WHAT THE TASK REQUIRES: Look through the lines below for the word "traces", and copy every line that has it.

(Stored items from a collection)
[Start of Attachment]

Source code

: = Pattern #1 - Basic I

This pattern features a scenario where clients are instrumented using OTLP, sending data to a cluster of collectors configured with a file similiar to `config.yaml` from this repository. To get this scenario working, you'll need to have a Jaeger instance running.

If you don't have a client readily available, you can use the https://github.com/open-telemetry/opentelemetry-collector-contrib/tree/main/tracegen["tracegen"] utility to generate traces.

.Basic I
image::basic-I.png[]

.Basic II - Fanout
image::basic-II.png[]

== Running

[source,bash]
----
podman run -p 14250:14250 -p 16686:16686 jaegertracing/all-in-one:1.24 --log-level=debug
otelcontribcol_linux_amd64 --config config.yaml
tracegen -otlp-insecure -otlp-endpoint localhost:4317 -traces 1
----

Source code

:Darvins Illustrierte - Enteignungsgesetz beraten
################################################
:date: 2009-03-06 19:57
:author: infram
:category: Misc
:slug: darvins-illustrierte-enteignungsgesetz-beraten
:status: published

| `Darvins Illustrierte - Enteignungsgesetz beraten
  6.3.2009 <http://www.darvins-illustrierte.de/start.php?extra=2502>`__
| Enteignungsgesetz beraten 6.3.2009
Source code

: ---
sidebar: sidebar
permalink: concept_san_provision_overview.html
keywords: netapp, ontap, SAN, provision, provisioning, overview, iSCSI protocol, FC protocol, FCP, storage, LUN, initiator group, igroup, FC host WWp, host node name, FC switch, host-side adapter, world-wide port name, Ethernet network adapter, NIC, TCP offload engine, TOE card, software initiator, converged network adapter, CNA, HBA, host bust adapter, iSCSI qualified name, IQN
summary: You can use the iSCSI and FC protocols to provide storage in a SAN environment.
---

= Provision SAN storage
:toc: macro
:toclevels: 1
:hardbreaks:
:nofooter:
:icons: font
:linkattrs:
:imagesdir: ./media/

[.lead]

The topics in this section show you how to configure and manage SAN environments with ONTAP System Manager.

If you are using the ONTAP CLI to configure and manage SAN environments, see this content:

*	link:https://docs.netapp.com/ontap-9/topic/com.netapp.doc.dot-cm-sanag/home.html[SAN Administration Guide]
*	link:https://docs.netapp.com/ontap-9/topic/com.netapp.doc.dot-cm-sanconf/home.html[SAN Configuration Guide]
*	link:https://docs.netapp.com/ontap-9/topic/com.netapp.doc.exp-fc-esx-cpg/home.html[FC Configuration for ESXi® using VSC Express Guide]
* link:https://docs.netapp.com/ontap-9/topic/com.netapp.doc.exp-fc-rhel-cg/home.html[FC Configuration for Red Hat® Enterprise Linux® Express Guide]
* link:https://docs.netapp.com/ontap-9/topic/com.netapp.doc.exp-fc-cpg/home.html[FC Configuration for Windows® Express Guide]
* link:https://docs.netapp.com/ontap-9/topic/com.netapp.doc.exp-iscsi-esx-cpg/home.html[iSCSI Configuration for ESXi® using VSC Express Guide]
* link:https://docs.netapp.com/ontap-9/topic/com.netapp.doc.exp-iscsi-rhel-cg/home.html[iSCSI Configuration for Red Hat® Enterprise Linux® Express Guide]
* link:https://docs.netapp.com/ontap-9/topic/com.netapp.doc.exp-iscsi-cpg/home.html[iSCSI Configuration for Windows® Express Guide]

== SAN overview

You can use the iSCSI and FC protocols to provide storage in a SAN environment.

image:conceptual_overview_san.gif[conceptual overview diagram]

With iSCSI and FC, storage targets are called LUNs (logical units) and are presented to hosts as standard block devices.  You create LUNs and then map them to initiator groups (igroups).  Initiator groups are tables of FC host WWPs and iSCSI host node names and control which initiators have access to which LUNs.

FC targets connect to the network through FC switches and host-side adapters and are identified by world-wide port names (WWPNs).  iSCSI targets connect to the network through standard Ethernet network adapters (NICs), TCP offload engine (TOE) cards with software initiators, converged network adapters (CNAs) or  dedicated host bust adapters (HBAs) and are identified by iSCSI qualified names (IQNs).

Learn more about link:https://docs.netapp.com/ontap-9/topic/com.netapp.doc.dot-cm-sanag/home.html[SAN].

[End of Attachment]

EXERCISE SOLUTION:
If you don't have a client readily available, you can use the https://github.com/open-telemetry/opentelemetry-collector-contrib/tree/main/tracegen["tracegen"] utility to generate traces.
tracegen -otlp-insecure -otlp-endpoint localhost:4317 -traces 1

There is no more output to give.